# Your task:
Which lines in the items below contain the word "Ihre"? Report each of those lines in full.

# Source data:
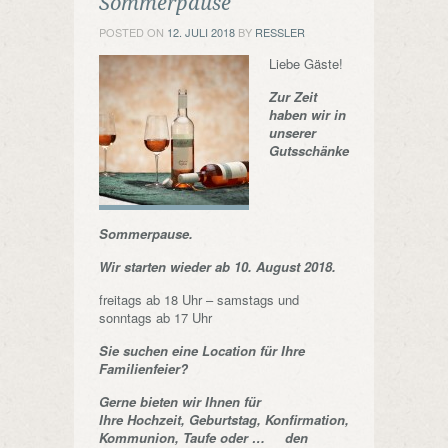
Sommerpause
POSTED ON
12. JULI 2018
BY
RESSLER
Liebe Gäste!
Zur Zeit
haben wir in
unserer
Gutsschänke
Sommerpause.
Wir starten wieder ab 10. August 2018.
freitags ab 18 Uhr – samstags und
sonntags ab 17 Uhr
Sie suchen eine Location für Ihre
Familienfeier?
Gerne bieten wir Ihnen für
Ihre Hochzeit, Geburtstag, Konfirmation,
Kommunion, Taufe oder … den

# Output:
Sie suchen eine Location für Ihre
Ihre Hochzeit, Geburtstag, Konfirmation,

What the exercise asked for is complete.